>>>

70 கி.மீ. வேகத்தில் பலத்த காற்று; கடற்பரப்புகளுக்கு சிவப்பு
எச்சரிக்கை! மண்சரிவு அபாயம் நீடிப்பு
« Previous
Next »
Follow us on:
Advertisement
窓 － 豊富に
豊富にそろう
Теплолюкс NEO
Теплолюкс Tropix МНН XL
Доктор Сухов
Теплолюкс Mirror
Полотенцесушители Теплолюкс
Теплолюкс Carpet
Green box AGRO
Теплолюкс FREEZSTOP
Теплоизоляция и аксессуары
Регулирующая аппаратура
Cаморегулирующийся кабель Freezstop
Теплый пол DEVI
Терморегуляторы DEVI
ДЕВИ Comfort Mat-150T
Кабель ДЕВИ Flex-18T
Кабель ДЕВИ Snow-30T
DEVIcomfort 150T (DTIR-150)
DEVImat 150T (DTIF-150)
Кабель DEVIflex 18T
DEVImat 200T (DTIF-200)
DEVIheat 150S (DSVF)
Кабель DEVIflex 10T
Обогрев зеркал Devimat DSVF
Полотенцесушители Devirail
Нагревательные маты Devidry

<<<
>>>

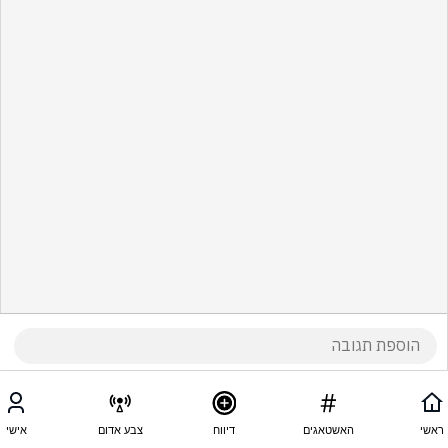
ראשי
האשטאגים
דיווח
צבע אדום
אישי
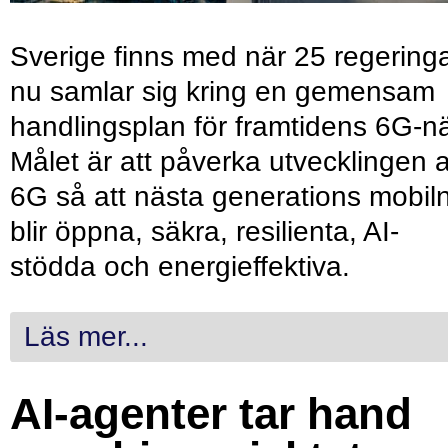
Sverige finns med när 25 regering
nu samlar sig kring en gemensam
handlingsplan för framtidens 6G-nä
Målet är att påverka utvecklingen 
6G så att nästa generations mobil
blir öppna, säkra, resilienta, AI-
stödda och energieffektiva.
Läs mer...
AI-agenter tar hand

<<<

Exercise description:
Count lines above containing "Полотенцесушители" and report only the total.

Answer section:
2